When you say the actuator what exactly do you mean?
Last edited by leakyseals; 12-09-2011 at 06:42 PM.
P1349 is still there. I forgot to mention that. The cel is on. When I refer to the actuator I mean the part inside the head. It is a round piece and I think it is connected to a gear that connects to the timing chain. I have no ticking sounds at all just that light on and a pretty rough idle on warm up. I replaced the solenoid that goes on the backside of the head. From what I understand that is really the two components that make up the vvt system. Is that right?
Last edited by white rice; 12-09-2011 at 09:34 PM.
There are a few, the most common failure points are oil control valve/screen and the Cam Gear. Perhaps that's what you mean by actuator. Could be that, but the symptoms are a rattle on startup that goes away. The P1349 would indicate ongoing oil pressure issues. clogged OCV screen or faulty OCV.
IMO your options are wait and see if the oil can clean it up, or start spending money.

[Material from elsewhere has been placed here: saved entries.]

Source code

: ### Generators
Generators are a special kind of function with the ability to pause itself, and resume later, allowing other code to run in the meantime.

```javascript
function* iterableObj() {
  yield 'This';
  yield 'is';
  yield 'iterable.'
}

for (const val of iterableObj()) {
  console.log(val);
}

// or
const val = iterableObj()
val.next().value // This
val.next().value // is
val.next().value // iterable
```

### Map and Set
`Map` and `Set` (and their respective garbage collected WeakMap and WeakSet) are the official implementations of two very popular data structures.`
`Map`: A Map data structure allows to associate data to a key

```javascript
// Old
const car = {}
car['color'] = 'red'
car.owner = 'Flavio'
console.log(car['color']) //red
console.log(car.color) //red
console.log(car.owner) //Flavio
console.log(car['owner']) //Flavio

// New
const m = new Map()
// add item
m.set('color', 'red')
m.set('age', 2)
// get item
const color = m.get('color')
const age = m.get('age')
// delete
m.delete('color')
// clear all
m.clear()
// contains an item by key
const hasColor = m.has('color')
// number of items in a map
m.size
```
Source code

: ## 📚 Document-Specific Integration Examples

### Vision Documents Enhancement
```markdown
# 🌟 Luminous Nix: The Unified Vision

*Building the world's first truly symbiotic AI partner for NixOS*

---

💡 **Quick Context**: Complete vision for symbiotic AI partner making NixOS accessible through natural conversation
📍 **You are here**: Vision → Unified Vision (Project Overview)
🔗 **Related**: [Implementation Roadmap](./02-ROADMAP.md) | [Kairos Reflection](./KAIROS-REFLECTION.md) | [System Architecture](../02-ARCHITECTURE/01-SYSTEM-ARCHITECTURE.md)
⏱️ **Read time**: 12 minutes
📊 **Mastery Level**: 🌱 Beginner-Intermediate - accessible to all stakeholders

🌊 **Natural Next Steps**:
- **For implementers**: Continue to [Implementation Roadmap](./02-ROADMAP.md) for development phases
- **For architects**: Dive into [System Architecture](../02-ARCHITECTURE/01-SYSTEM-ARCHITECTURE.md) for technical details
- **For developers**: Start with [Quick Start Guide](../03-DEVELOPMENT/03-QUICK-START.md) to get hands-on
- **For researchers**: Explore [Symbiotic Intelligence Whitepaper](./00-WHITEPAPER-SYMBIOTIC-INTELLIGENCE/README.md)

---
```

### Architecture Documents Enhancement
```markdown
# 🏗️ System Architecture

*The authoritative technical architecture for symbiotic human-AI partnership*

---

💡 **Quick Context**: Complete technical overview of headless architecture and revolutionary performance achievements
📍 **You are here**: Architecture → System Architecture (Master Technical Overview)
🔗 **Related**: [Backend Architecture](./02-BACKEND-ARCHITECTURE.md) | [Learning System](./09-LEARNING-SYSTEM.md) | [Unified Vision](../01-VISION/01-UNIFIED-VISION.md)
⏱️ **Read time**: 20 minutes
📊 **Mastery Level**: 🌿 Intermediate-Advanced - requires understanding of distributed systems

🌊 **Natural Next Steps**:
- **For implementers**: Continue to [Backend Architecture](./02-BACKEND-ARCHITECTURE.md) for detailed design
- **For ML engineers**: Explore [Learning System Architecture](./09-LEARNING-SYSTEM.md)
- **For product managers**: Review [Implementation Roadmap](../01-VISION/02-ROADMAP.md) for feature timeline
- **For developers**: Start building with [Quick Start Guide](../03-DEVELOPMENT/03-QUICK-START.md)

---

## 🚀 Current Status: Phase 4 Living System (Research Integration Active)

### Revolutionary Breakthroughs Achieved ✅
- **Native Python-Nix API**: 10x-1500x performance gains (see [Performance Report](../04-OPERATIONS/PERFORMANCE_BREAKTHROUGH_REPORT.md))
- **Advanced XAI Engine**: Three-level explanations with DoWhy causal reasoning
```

Start with a new OCV screen and work your way to more expense like the OCV itself then the cam gear.
Also what are you using for an oil filter? I've seen a clogged oil filter or a high efficiency filter cause P1349 when oil flow/sludge buildup problems exist.
If the startup rattle started after using the XG and was not present with prior filters it would be suspect. the XG has worked well for me time after time on yours and several different cars, no anti-drainback issues. The startup rattle that goes away after a couple seconds is a symptom of a faulty Cam Gear. However the P1349 CEL leans towards oil flow/pressure issues, which can certainly cause some ticking at startup. I'm not 100% on this but I have seen in most cases a bad Cam Gear with no CEL codes. So I would still try to resolve the p1349 issue, and if the rattle persists, go after the Cam Gear. You put on a lot of miles, but its only been 5 days for the oil to clean. You can wait, or try cleaning the OCV and its screen, but they get brittle, just replace the screen. Take it from there.
If the OCV its self is faulty I would think the P1349 CEL would come on immediately when you start the car after a 15 min battery disconnect/ecm reset. If you try it, expect a possible rough running engine as the ecm recalibrates.
Last edited by leakyseals; 12-10-2011 at 07:21 AM.